Interestingly, B.C. and Manitoba both brought in a land transfer tax in the late-’80s, but today there’s a distinct difference between how the two taxes are applied. In 1994, B.C. exempted first-time buyers up to a threshold value of $275,000. Manitoba’s only change since introducing this home buyer tax is to increase the highest tax rate from 1.5 per cent to two per cent in 2004 for any home valued over $200,000.
B.C. recognized 20 years ago that first-time buyers have enough of a challenge to come up with a down payment and other closing costs when purchasing a home. As a result, the B.C. government has increased the exemption amount for first-time buyers on three separate occasions, including on February 19 this year.
Locally, 76 per cent of all MLS® single-family home sales in 2013 went for or above the $200,000 level where the two per cent tax rate applies. For every $50,000 over this amount, the buyer must pay another $1,000 in land transfer taxes, adding up to a very substantial upfront closing cost.

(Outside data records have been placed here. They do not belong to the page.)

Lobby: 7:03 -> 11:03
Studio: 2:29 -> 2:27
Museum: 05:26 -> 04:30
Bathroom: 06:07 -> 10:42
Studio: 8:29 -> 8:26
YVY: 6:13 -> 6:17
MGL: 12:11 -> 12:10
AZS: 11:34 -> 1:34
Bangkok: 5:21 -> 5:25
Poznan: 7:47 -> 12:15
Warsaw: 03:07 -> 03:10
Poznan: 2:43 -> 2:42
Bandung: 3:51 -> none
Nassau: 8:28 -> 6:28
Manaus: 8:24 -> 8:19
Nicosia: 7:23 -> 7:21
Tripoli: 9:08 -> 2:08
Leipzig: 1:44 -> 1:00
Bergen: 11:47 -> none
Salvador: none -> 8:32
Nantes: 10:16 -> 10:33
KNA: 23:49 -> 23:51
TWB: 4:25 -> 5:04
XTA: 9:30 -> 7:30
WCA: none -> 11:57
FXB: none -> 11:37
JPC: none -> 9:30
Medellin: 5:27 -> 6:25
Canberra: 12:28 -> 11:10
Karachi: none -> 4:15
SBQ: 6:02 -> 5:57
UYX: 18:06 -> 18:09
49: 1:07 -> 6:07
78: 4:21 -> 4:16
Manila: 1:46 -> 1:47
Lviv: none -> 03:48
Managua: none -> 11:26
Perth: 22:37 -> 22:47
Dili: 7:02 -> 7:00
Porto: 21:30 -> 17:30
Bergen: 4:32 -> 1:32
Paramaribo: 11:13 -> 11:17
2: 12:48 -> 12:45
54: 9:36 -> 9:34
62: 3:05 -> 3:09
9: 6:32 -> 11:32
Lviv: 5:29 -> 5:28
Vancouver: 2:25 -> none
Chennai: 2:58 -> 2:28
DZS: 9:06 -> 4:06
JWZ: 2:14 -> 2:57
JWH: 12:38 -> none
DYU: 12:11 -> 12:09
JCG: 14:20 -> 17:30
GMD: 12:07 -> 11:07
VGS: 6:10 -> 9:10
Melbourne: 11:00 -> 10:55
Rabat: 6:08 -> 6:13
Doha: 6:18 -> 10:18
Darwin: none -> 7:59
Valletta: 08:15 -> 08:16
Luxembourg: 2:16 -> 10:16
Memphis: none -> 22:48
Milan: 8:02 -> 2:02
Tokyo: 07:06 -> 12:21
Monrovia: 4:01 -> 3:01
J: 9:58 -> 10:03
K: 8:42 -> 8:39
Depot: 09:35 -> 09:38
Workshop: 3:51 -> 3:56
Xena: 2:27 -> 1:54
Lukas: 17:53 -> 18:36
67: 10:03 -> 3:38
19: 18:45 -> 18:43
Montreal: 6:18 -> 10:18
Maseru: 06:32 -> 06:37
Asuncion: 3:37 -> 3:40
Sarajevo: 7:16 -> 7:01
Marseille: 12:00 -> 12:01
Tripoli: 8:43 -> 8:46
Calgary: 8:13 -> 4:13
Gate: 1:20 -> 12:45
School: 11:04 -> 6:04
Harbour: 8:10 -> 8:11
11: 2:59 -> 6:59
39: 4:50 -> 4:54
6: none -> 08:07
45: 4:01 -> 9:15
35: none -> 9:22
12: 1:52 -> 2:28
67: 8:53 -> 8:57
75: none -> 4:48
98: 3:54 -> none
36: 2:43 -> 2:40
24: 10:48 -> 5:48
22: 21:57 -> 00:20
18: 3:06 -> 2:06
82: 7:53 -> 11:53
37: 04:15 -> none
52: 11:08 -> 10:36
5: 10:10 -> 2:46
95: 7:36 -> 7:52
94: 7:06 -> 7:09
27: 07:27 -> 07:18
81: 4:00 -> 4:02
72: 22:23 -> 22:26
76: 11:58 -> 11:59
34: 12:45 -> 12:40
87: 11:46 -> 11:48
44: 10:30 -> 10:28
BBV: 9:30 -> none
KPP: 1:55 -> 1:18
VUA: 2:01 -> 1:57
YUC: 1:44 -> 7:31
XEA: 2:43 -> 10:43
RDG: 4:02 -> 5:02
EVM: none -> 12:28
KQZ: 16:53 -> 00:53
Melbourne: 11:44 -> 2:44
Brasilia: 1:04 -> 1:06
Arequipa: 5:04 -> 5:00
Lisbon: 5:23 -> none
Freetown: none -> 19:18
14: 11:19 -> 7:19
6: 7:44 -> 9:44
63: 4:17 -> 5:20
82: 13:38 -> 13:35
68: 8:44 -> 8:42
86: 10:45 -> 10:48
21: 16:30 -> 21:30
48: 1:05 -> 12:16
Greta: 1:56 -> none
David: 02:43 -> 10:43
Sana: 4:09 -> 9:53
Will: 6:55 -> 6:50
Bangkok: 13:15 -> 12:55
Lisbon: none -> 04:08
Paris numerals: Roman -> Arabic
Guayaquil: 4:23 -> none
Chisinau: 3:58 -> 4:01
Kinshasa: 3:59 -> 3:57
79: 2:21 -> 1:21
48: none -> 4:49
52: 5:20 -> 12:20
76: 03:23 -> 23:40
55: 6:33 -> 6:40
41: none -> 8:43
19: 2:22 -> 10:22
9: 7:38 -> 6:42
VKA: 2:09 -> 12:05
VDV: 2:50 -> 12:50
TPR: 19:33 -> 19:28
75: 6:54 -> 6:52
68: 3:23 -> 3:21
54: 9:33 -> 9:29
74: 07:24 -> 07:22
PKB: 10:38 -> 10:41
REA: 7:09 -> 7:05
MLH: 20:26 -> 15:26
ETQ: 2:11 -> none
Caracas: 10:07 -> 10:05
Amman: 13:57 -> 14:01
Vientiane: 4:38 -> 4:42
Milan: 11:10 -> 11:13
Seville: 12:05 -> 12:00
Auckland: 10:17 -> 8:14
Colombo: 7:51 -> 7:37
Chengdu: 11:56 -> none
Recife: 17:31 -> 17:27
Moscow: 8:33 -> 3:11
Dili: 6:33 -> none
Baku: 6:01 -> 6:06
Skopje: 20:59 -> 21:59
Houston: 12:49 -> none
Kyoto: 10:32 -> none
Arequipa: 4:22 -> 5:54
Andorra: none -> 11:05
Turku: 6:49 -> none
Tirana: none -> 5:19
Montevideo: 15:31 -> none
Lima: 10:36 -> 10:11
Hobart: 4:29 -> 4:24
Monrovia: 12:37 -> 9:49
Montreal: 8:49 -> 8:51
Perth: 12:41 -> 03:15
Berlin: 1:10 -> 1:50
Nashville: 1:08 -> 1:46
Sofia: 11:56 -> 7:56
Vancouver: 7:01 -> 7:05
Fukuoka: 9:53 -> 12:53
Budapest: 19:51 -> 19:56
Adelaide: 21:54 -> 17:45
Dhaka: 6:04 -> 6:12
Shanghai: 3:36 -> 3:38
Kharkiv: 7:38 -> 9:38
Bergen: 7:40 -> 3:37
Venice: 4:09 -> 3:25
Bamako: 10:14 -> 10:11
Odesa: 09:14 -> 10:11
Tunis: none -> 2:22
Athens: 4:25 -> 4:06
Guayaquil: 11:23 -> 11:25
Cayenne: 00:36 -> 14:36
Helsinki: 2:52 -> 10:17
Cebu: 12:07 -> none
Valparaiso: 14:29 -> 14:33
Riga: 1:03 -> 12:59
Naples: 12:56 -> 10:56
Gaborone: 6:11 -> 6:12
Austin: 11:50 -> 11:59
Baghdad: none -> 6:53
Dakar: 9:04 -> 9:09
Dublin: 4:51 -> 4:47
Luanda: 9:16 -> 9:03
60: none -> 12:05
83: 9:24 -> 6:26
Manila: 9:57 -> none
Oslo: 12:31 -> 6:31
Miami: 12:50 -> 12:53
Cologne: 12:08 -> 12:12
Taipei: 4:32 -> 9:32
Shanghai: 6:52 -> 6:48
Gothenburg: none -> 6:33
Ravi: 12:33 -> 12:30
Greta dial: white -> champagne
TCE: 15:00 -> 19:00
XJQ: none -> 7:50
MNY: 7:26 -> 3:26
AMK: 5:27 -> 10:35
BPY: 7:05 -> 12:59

B.C.’s first-time home buyers
First-time home buyers received long awaited and welcome news yesterday when the provincial government released its new budget. Effective for properties registered on or after February 19, under the First-Time Home Buyers Program, you can now purchase a home worth up to $475,000 without incurring PTT (Property Transfer Tax). They have also continued the partial exemption which now applies to homes valued between $475,000 to $500,000.
What could this mean for you? Up to $7,500 that you can put back in your pocket. Or maybe, instead of buying a condo, you can now qualify to purchase a townhouse, or instead of an attached property, you can qualify for a detached home.
The Real Estate Board of Greater Vancouver along with the B.C. Real Estate Association has been actively lobbying to make homeownership more affordable for years. The province introduced the PTT 26 years ago. It was structured to add one per cent on the first $200,000 of the purchase price, and two per cent on the balance. At that time, only five per cent of Metro Vancouver houses sold for $200,000 or more.
In 2005, the government increased the threshold from $275,000 to $325,000. In 2008, as a result of real estate industry lobbying, the government increased the threshold from $325,000 to $425,000. With the new threshold of $475,000, the government estimates that it will cost $8 million in lost tax revenue each year.
When you compare B.C.'s transfer tax to the land transfer fee of Alberta, it’s almost laughable. On a $475,000 property, it’s a whopping $130 bucks. So while we're not quite there yet (and will likely never be), it is certainly another small step in the right direction!